PASSAGE PROVIDED ▸
※ ※ ※
Inside asyncio: how Python pauses and resumes your code

You write await fetch_data() and your code pauses. When the data arrives, it resumes right where it left off, local variables intact, as if nothing happened. But while it was paused, your function wasn't on the call stack. The CPU was doing other work. So how did Python bring everything back?

How? Where did the local variables go? What does "pause" even mean at the implementation level? And what's actually watching for that data to arrive?

Most explanations of async Python teach you the syntax: put async before def, sprinkle await in front of I/O calls, run it with asyncio.run(). That's useful, but it leaves a black box at the center. This article opens that box. We're going to build up the machinery of asyncio from its foundations, one piece at a time, starting with a feature of Python you might already know: generators.
※ ※ ※
MATERIAL PROVIDED ▸
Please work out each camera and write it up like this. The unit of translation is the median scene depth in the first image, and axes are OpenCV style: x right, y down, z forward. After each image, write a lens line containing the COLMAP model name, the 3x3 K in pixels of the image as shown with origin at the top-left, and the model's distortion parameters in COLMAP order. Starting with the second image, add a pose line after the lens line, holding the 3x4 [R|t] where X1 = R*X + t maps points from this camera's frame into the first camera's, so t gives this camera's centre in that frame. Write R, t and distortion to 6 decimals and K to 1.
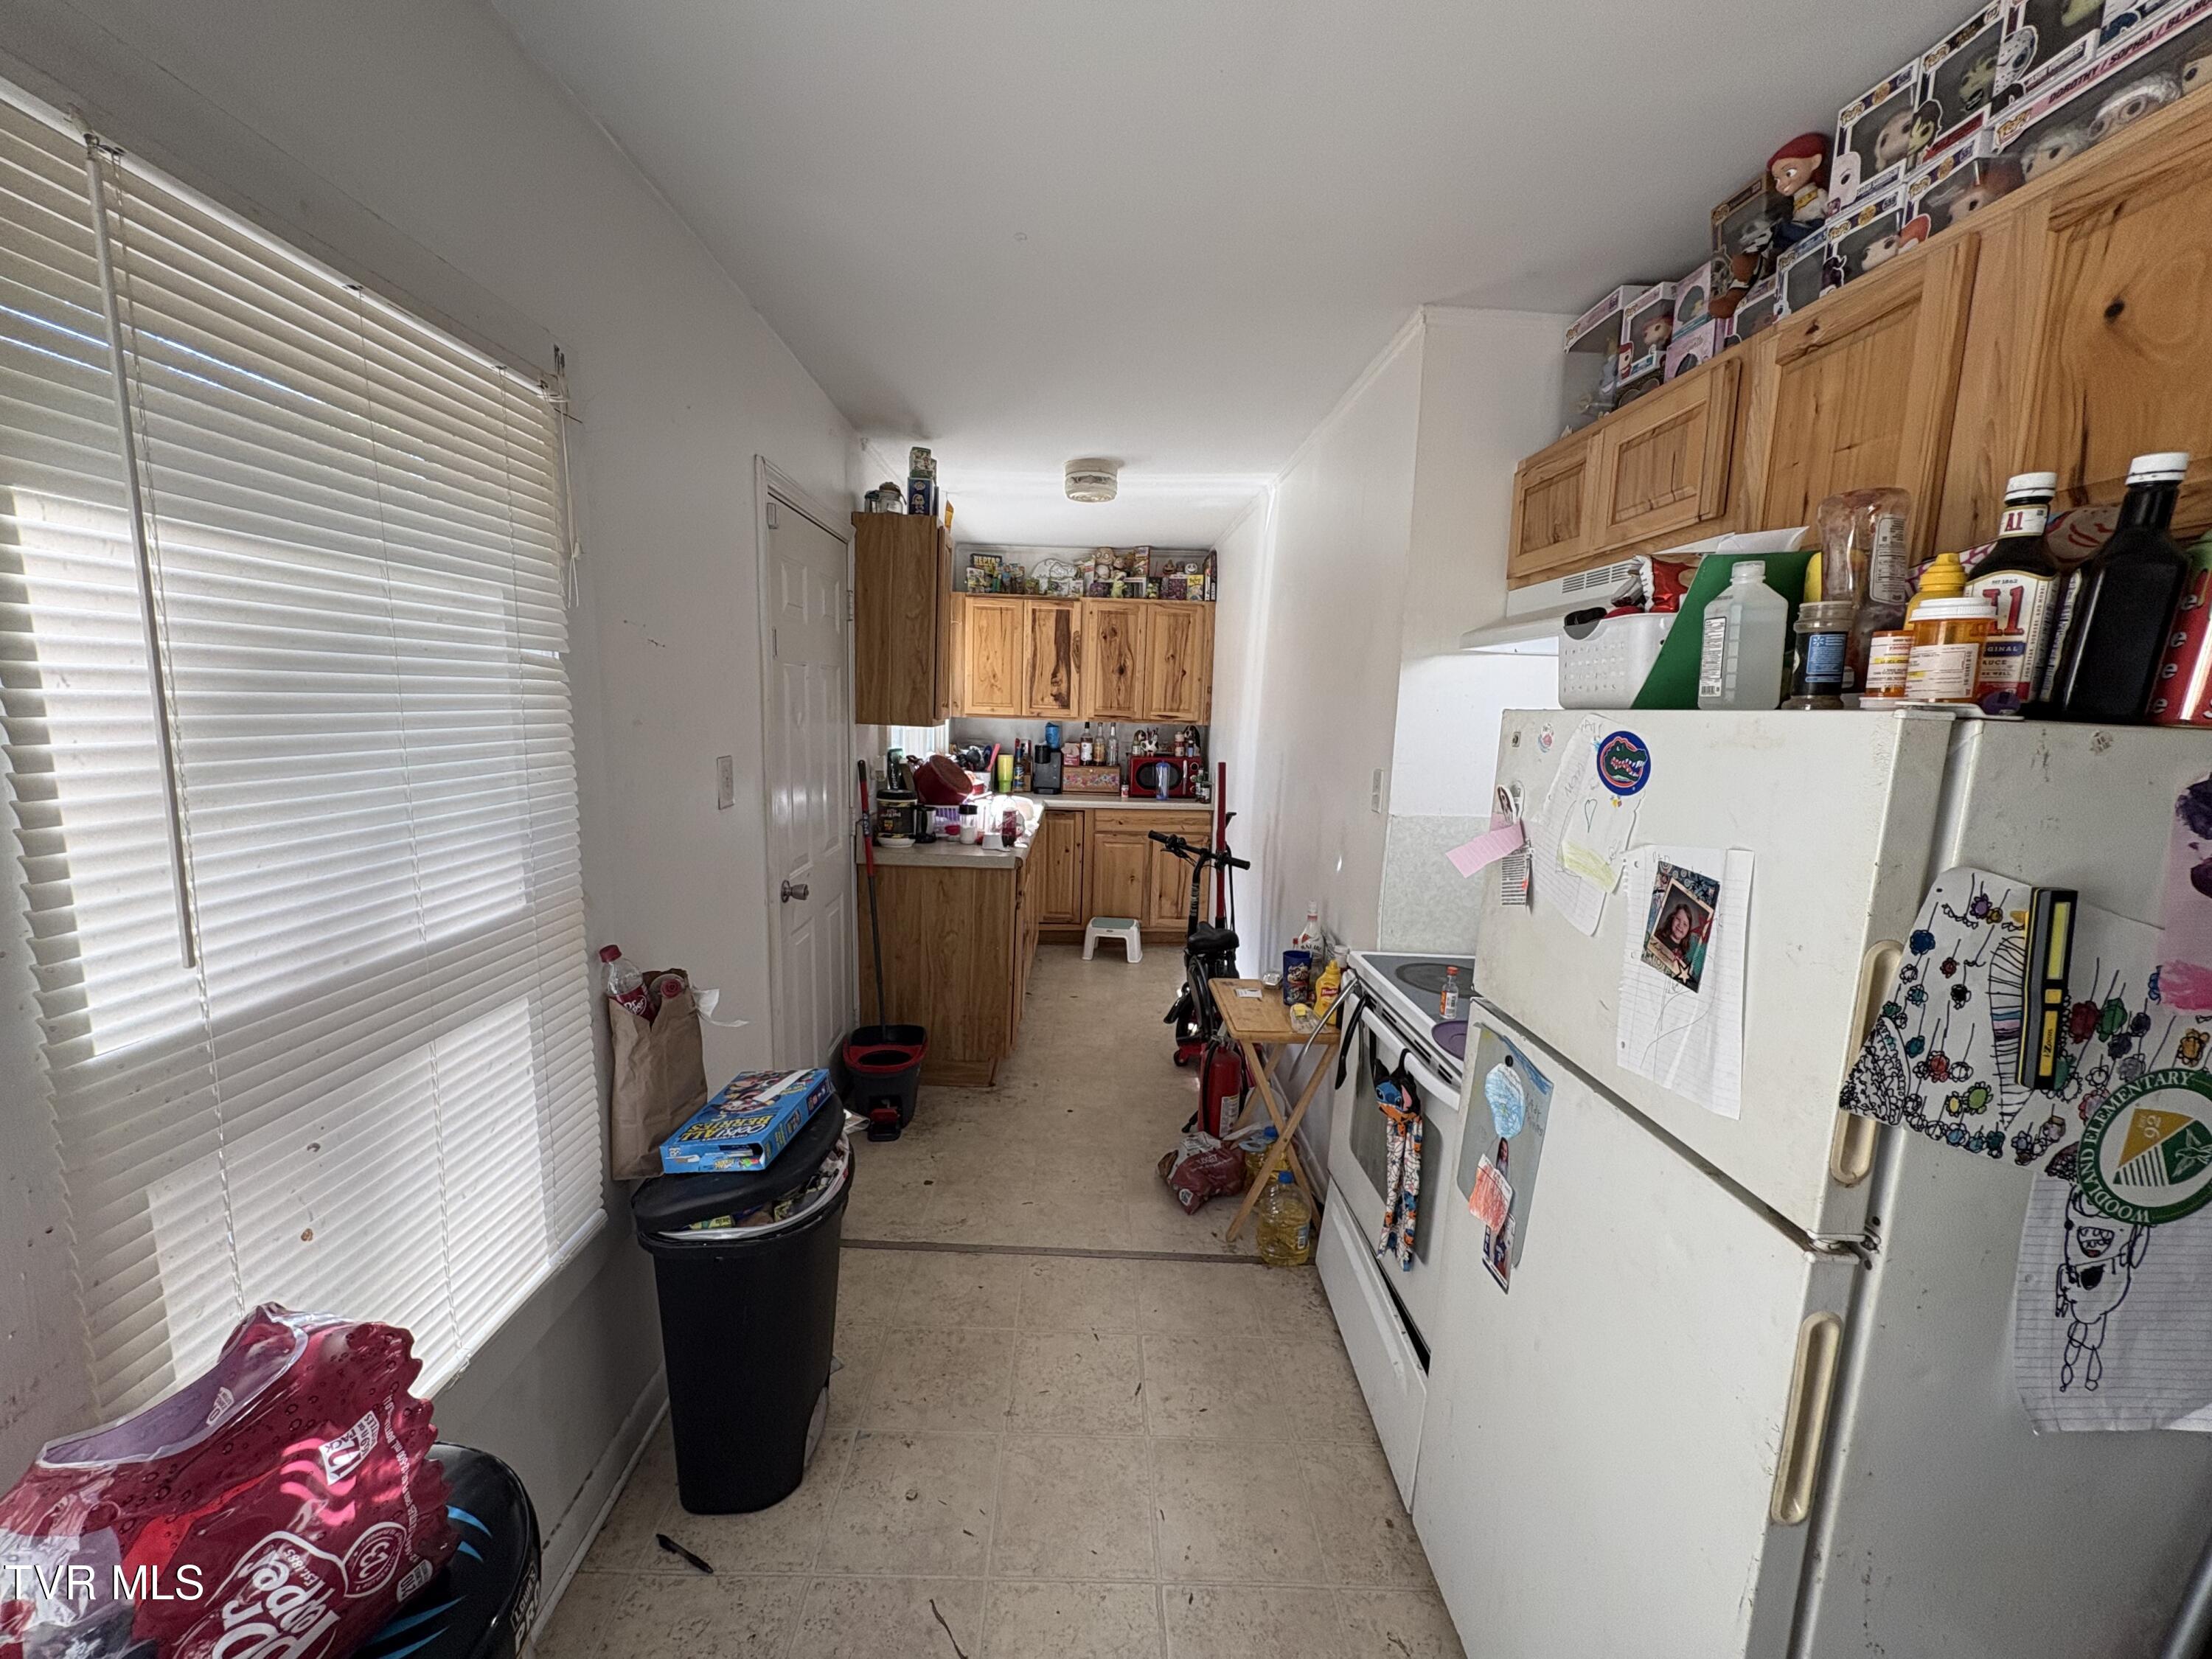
lens RADIAL K [[891.8, 0, 1102.9], [0, 891.8, 829.6], [0, 0, 1]] dist [0.000006, 0.000036]
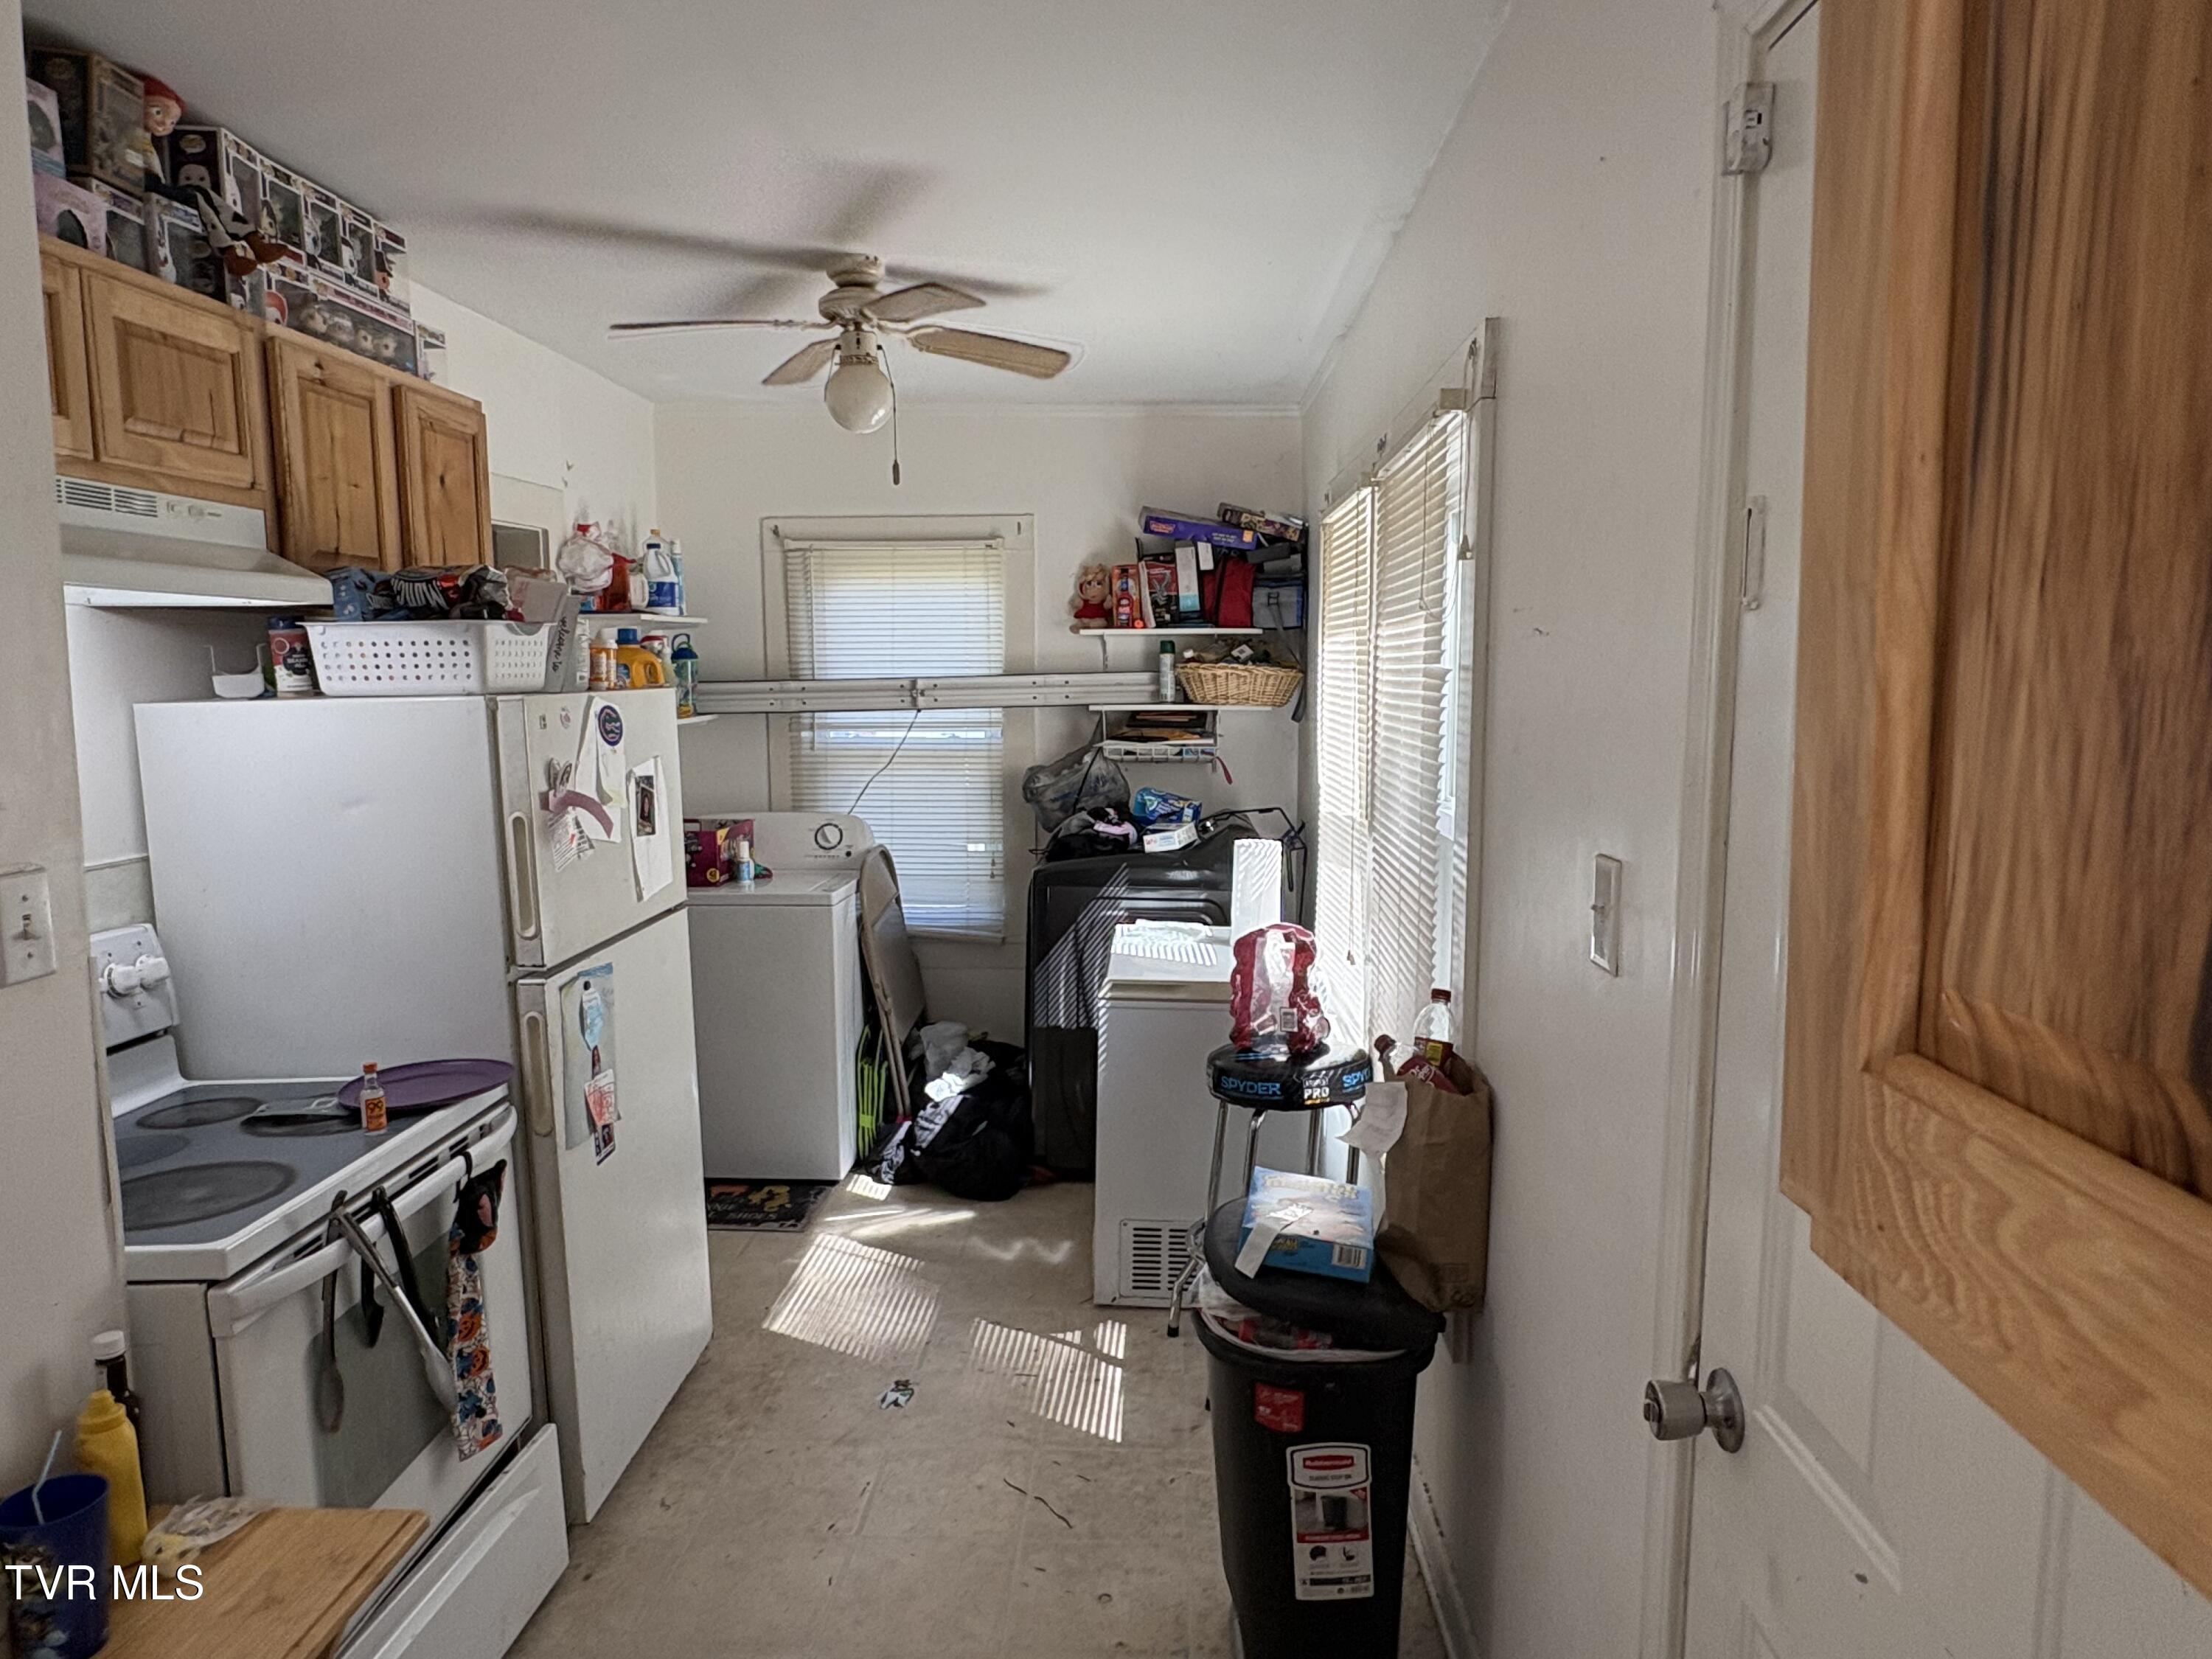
lens RADIAL K [[1407.1, 0, 1107.2], [0, 1407.1, 838.4], [0, 0, 1]] dist [-0.002930, -0.000320]
pose [[-0.997666, -0.032861, 0.059858, -0.056635], [-0.016225, 0.965567, 0.259647, -0.070705], [-0.066330, 0.258069, -0.963847, 0.442868]]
※ ※ ※
PROBLEM TO WORK ON ▸ Can you reproduce, word for word, the part of the asyncio article above from "Inside asyncio: how" to "already know: generators."?

WRITTEN SOLUTION ▸
Inside asyncio: how Python pauses and resumes your code

You write await fetch_data() and your code pauses. When the data arrives, it resumes right where it left off, local variables intact, as if nothing happened. But while it was paused, your function wasn't on the call stack. The CPU was doing other work. So how did Python bring everything back?

How? Where did the local variables go? What does "pause" even mean at the implementation level? And what's actually watching for that data to arrive?

Most explanations of async Python teach you the syntax: put async before def, sprinkle await in front of I/O calls, run it with asyncio.run(). That's useful, but it leaves a black box at the center. This article opens that box. We're going to build up the machinery of asyncio from its foundations, one piece at a time, starting with a feature of Python you might already know: generators.